NCAR's Experience Porting and Running CESM2 on a Medium-sized Linux Cluster
NCAR typically runs CESM fully coupled finite volume dynamical core on large super-computers using 4096 cores on yellowstone and 2160 cores on cheyenne. However, we also port, run and regularly tested CESM on a more moderately-sized Linux cluster.
NCAR's Climate and Global Dynamics (CGD) division maintains a medium-size Linux cluster called hobart to support research and development.
This page details our experiences on hobart that might help other institutions port and run CESM2 on their Linux clusters.

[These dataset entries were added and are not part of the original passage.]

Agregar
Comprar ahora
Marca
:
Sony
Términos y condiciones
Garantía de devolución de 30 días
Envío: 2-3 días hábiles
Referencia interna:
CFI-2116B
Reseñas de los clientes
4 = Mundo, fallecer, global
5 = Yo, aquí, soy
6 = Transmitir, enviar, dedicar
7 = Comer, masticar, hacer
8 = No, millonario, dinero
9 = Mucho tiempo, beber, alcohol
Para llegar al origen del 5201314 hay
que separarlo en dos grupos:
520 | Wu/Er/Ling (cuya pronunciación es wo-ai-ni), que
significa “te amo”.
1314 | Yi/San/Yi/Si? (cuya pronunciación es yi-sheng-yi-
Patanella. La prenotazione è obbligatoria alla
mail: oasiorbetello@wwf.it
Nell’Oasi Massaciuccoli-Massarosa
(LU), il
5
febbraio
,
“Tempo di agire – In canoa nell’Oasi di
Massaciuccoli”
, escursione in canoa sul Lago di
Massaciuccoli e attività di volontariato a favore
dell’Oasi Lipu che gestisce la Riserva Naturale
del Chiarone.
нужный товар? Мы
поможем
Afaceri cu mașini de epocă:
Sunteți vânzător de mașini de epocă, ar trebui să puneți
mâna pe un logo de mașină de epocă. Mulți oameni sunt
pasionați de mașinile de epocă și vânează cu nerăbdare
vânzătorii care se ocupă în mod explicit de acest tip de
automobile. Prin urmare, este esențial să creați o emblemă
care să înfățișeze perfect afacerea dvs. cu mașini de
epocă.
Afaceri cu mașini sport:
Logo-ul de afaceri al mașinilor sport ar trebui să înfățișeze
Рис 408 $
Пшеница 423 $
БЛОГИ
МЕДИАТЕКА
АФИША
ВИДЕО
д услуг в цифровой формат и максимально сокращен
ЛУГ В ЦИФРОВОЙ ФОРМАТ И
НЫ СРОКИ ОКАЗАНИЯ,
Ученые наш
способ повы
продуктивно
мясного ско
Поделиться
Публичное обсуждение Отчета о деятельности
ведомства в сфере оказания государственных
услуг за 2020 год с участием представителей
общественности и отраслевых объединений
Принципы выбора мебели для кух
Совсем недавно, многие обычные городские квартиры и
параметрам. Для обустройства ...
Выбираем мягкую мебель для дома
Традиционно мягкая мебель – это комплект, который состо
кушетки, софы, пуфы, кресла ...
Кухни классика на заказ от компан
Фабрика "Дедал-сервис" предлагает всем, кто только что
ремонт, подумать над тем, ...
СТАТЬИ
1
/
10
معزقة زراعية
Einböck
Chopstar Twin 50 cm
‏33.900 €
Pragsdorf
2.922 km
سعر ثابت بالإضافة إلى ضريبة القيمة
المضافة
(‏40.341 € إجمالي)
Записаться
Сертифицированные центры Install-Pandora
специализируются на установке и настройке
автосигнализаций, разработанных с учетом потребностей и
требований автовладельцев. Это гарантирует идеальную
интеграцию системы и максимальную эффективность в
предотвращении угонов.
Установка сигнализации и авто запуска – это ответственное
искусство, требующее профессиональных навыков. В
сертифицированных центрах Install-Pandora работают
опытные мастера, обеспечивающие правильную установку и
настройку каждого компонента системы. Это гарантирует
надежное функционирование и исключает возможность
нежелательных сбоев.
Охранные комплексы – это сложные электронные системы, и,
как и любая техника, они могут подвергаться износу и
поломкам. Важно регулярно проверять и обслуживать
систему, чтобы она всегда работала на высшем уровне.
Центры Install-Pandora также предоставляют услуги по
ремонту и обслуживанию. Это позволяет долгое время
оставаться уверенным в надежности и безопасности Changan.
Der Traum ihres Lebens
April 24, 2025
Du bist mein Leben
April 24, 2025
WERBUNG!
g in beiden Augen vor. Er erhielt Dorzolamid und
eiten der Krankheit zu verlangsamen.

* NOTE * This is for information purposes only. Please use the DiscussCESM forums to post your questions regarding porting and running on your particular Linux cluster.
Linux Cluster Hardware Specifications
- Single login node with the following specifications:
Hostname : hobart Operating System : CentOS Linux release 7.2.1511 (Core) x86_64 Kernal : 3.10.0-327.el7.x86_64 Processor(s) : 16 X Intel(R) Xeon(R) CPU W5580 @ 3.20GHz CPU MHz : 3192.072 Total Memory : 74.05 GB Total Swap : 1.04 GB
- 32 compute nodes with the following specifications for each node:
Operating System : CentOS Linux release 7.2.1511 (Core) x86_64 Kernal : 3.10.0-327.el7.x86_64 Processor(s) : 48 X Intel(R) Xeon(R) CPU ES-2670 v3 @ 2.30GHz CPU MHz : 23000.000 Total Memory : 98.59 GB Total Swap : 1.04 GB
- Available shared disk space for run and build directories :
- 5.0 T
- inter-connect network fabric :
- QLogic InfiniBand, QDR with PSM
Linux Cluster Software Specifications
- CESM2 release code
- Python (2.7 or greater) but not Python 3
- Queueing system : PBS
- Fortran compiler 2003 :
- Test Case #1 used Intel 126.96.36.199
Test Case #2 used GNU 5.4.0
- MPI library
- Test Case #1 used mvapich v2.2.1 compiled with Intel and Qlogic libraries
Test Case #2 used openmpi v2.0.2 compiled with gcc
- NetCDF4 library
- Test Case #1 used NetCDF v4.3.2 compiled with Intel
and parallel-NetCDF v1.7.0 with Intel and mvapich v2.2.1 library Test Case #2 used NetCDF v188.8.131.52 compiled with gcc-5.4.0
Test Case #1 Description
- Fully-coupled 1850 simulation at 1 degree resolution using 32 nodes (1536 cores) and 16 nodes (768 cores)
create_newcase --case b.e20.B1850.f09_g17.01.intel --res f09_g17 --compset B1850 --compiler intel --mpilib mvapich2
Test Case #2 Description
- Fully-coupled 1850 simulation at 1 degree resolution using 16 nodes (768 cores)
create_newcase --case b.e20.B1850.f09_g17.01.gnu --res f09_g17 --compset B1850 --compiler gnu --mpilib openmpi
Fully-coupled Run Perfomance
The CESM2.0 timing table includes the timing and balanced model decomposition across MPI processors for the test cases listed above. Your performance may vary depending on your cluster configuration.
Porting and Testing
This NCAR medium-sized Linux cluster is included in routine regression testing as part of CESM model development. Please refer to the CIME User's Guide for details regarding porting and testing on a new machine.